══ TRECHO DO DOCUMENTO ══
Em 2004, pela primeira
vez, os tucanos foram ao segundo turno, com José Serra. Àquela
altura, o ex-presidenciável era um político com perfil bem distinto
daquele que ficou em quarto lugar na disputa de 1988. Foi o seu
discurso de cunho conservador que roubou os corações partidos dos
eleitores de Paulo Maluf, então um quase cadáver político adiado
que ainda iria para a disputa em 2008, já sem condições de ser um
candidato competitivo. O afilhado de Serra, Gilberto Kassab, venceria
as eleições de 2008, deixando fora do segundo turno o candidato do
PSDB (mas não de Serra), Geraldo Alckmin.
Aí está o xis
que mostra o mapa das duas últimas eleições paulistanas. Foi a
decadência do malufismo que permitiu a ascensão do grupo
representado por Serra/Kassab (PSDB/DEM, depois PSD). A prisão pela
Polícia Federal, a investigação da Interpol e a trágica gestão
de Celso Pitta (não necessariamente nessa ordem de importância)
acabaram com a carreira de Maluf, mas o ideário representado por ele
não pereceu.
Trocaram-se os nomes,
mas a postura, o discurso e as ações permaneceram praticamente as
mesmas. Nesse sentido, poucas coisas são tão reveladoras como uma
entrevista dada pelo então prefeito de São Paulo em 1995, ao Roda
Viva, da TV Cultura.
Na ocasião, Maluf já
era um prefeito bem avaliado e, caso existisse o instituto da
reeleição, talvez fosse agraciado com um novo mandato. Mas boa
parte de sua popularidade estava ancorada em um discurso moral,
daquele que dita comportamentos e, acima de tudo, estabelece condutas
e proibições. Havia obrigado os paulistanos a usar cinto de
segurança, o que não foi uma decisão pacífica, a despeito de ser
apoiada pela maioria da população.
Mas o assunto que
dominou mais de um terço da entrevista, levando-se em conta a
transcrição, foi a proibição do fumo dentro dos restaurantes,
obrigando a que os estabelecimentos usassem “fumódromos”, nos
quais era proibido servir comida. Maluf utiliza praticamente todos os
argumentos que seriam usados por José Serra anos mais tarde, na
ocasião em que radicalizou a restrição ao fumo quando governador,
em
2009, e, ainda, transformá-la em grande
bandeira eleitoral.
E sobre o cigarro, não é
problema do governo federal e nem do governo do estado, é um
problema das prefeituras fazerem suas próprias legislações. Então,
nós achamos que temos que defender primeiro o não
fumante. Segundo pesquisa do seu jornal, do DataFolha (ele
se dirige ao mediador Matinas Suzuki Junior), indica que 75% da
população não deseja que se fume nos restaurantes, e 19% deseja.
Isso quem diz é o seu jornal, o Data Folha. E mais, o seu jornal diz
o seguinte: 67% dos fumantes desejam que não se fume nos
restaurantes, então, não é contra fumante, é
contra o fumo no restaurante.
═══
_TAREFA PROPOSTA_. Por favor, dê continuidade ao trecho sobre o malufismo e a restrição ao fumo a partir da última frase.
══ ENTRADAS ══
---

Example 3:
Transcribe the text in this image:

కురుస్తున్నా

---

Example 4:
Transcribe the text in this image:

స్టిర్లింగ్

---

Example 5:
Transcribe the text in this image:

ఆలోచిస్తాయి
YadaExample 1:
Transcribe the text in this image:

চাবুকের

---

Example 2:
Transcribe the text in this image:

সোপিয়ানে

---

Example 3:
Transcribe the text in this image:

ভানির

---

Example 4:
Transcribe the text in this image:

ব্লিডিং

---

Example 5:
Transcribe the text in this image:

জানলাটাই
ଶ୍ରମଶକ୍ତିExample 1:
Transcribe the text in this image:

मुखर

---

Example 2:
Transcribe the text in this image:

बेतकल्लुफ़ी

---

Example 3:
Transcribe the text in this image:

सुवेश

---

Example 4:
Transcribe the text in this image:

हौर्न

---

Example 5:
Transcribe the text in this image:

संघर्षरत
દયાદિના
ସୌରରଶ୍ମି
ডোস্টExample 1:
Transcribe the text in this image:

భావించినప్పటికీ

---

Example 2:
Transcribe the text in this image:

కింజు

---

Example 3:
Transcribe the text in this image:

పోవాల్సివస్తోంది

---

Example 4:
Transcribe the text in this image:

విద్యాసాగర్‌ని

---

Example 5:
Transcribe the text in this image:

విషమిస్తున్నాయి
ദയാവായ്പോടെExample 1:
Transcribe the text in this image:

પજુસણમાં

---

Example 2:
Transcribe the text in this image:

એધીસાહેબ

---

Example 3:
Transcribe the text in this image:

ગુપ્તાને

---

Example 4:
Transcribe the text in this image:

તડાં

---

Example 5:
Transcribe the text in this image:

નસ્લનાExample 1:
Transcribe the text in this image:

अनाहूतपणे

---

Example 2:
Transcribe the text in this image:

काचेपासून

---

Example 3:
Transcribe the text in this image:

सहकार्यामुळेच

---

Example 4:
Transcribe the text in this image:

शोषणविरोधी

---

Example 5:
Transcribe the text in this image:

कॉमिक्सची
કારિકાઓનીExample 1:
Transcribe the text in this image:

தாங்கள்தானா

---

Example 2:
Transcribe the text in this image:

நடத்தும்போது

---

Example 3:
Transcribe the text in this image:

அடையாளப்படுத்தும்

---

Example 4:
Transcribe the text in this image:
═══
_RESULTADO_.
Maluf, em 1995
----
"O noticiário está meio
enviesado, parece que a gente está querendo diminuir o fumo daqueles
que já fumam. Claro que se o sujeito puder não ficar fumando,
melhor, mas a lei é para proteger aqueles que não fumam
e são mais prejudicados pela fumaça que sai dos cigarros"
---
Ambos também citam cidades do
exterior como exemplo a seguido, entre outros argumentos
coincidentes. Aqui, não é o caso de entrar no mérito de ambas as
leis, se foram (ou são) benéficas ou não, mas sim atentar à forma
semelhante com que ambos a fizeram: sem discussão ou participação,
baseando-se em pesquisas de opinião como verdades incontestes, sem
admitir que pudessem haver soluções intermediárias ou
alternativas. E também é o caso de ressaltar a centralidade que
esse tipo de proibição adquiriu como “realizações” de ambos.
Maluf, no Roda Viva, inclusive
“antecipou” a existência da Lei Seca, necessária, mas não na
sua versão draconiana, como lembra Túlio Vianna
aqui.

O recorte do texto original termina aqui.